When people go back to their inbox to retrieve an email, it's usually a very good sign of an intention to engage. So we look at how to make it as easy as possible for people to search through and pull out past emails from you...
A few weeks ago, in discussing The Nudge Effect in email, we compared the behaviour of an email recipient to the activity of the triage nurse who must make an instant assessment of what kind of attention each new patient needs. Some must be dealt with at once, others can wait a while, others may need little or no help.
Similarly, as emails fly into your subscriber's inbox, they have to decide very quickly which ones to open and read straight away, which ones to read later, and which ones to delete.
If your email attracts some interest, but cannot be actioned straight away, it's vital to make sure that when your subscriber does want to return to it, they can find it as easily as possible.
Today's email clients - the programs your subscribers use to read and manage their email - make it very easy to retrieve past email in a way that's very familiar to all from web search. Both web-based applications (like Hotmail and Gmail) and installed programs (like Outlook and Entourage) provide quick, straightforward functionality that enables users to search for emails as easily as they search for content via Google or Yahoo! This functionality, combined with increased mailbox storage and greater volume and frequency of email, is opening up a new opportunity for email marketers: optimising the retrieval of emails set aside on arrival for later action.
Say you are a travel company and you have a special offer on ski trips to the winter Olympics in Whistler. Your subscriber receives the email and reads the subject line or reads the email content. They're interested, but it's a complicated decision, requiring consultation with others, checking of calendars and budgets. So they go home and discuss the holiday with their family, and investigate their options.
By the time they are ready to make a booking, days or even a week may have passed and many more emails will have pushed your ski-trip email toward the bottom of their inbox. You want to make sure that they use your email to book through you, but there are a number of risks that stand in your way...
After doing all the groundwork, the last thing you want is for your subscriber to go into the search engine environment, Google the ski-trip offer... and be lured away by your competitor at the last minute. Even if they search for your company name, they are likely to find tempting competitor deals in both the natural and paid-for search results.
Even if your subscriber does go ahead and buy from your company online, your channel may not get the credit for the sale.
If, for instance, your subscriber receives several email campaigns from different travel companies, they may only remember the ski-trip offer - but not which company was offering it.
For all these reasons, it pays to make it as easy as possible to retrieve previous email. The search function is an obvious way subscribers try and do this. And if you can make this process work easily for them once, chances are they'll use it again and again. Here's how...
Use your web search data and include key search terms within your emails. Make sure all variations of your company name are included, as well as key words - for example, using the inbox search function to look for emails from "Ski Ski Ski Ltd" may not return any results if your company is always referred to in the copy as "skiskiskiltd.com". If your industry has commonly misspelt words, you can include them within your copy in clever ways that don't denigrate your brand. Make sure your subject lines are instantly understandable descriptions of the key content elements of each email.

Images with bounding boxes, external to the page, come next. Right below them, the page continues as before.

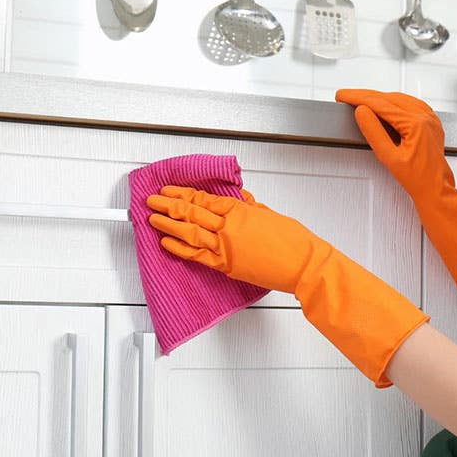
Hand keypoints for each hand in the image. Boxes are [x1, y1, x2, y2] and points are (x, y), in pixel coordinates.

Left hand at [147, 185, 320, 293]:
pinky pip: (196, 256)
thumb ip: (251, 208)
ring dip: (168, 224)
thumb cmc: (294, 241)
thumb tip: (241, 201)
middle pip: (191, 212)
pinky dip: (179, 249)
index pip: (204, 199)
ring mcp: (226, 247)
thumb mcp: (271, 214)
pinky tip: (166, 243)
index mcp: (241, 211)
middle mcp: (229, 227)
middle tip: (152, 200)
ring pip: (189, 232)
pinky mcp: (227, 266)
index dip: (183, 193)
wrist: (304, 264)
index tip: (169, 190)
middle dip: (168, 205)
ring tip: (153, 219)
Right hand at [333, 88, 452, 201]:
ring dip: (380, 97)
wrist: (436, 189)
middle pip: (389, 98)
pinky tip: (386, 105)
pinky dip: (394, 102)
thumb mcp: (389, 157)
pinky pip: (411, 104)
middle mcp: (425, 117)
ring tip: (362, 100)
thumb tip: (362, 113)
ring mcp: (430, 119)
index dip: (358, 98)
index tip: (344, 96)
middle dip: (366, 96)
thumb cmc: (418, 179)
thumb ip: (374, 132)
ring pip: (400, 99)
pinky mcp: (430, 123)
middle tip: (348, 96)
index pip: (381, 104)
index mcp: (416, 124)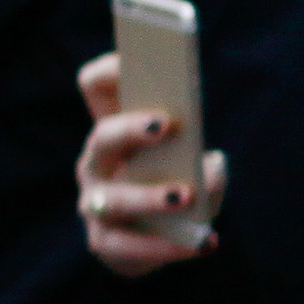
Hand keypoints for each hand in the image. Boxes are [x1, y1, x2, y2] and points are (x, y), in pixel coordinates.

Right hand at [72, 46, 226, 275]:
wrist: (159, 240)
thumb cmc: (175, 186)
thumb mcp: (189, 164)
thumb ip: (201, 157)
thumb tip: (208, 164)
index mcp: (116, 131)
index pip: (96, 87)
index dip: (110, 69)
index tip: (134, 56)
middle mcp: (96, 163)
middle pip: (101, 136)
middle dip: (130, 129)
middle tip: (165, 124)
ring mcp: (94, 204)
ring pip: (113, 198)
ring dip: (148, 195)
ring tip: (185, 196)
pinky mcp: (104, 243)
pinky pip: (130, 246)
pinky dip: (169, 246)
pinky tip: (205, 242)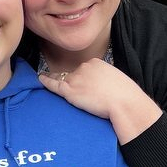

Longer subject lines work best for messages with multiple content segments, and referencing as many of them as possible will give you more opportunities to stand out to subscribers both when the message is received and when they come back to look for it.
Whilst image-only emails do work in some instances, the content within these messages will not be accessible to a keyword search.
When writing email copy:
• present content in a scannable layout, making smart use of bold and bullet points to highlight key messages
• make sure headings and subheads contain keywords and are instantly understandable
• front-load subject lines, headings, sub-heads etc with the element the subscriber is most likely to care about or search for eg write "Winter Olympics: 10% off family breaks" not "10% off family breaks to the Winter Olympics"
• lead on a strong, compelling, benefit-led stand first (introductory promo para) for subscribers using their preview pane to review past email
Say loud and clear that the offer is only available to email subscribers. Include a prompt in your copy to encourage subscribers to keep the email handy, and a personal link so they're easily able to book at a later date.
Alt tags, title tags, and links are all included in searches, so make sure these include relevant, searchable words.
Pass on the savings you make through subscribers booking via an email and reward them for using the email to make their booking directly.
Different people search through past email in different ways. Some people will look for messages from a certain "from" address, so make sure yours is consistent.Other users will sort their emails to find the one they're looking for, so make sure your "from" name is consistent and helpful as well. See the screenshot below, which shows how British Airways make it easy to sort and identify important emails as opposed to ones I can delete.
Alchemy Worx have a 100% focus on email so we're not going to start delving in to the dark art of SEO, but... You can use your email program to help with your website's SEO by making the most of the valuable content you create for your email campaigns.
We have always advocated the use of landing pages to:
• keep your email copy short and succinct
• increase clicks to find out more about your subscribers
• provide additional cross sell/up sell opportunities
As an added bonus, your archive of landing pages will also provide valuable content for your website's search ranking - so make sure your landing page copy is written with this in mind.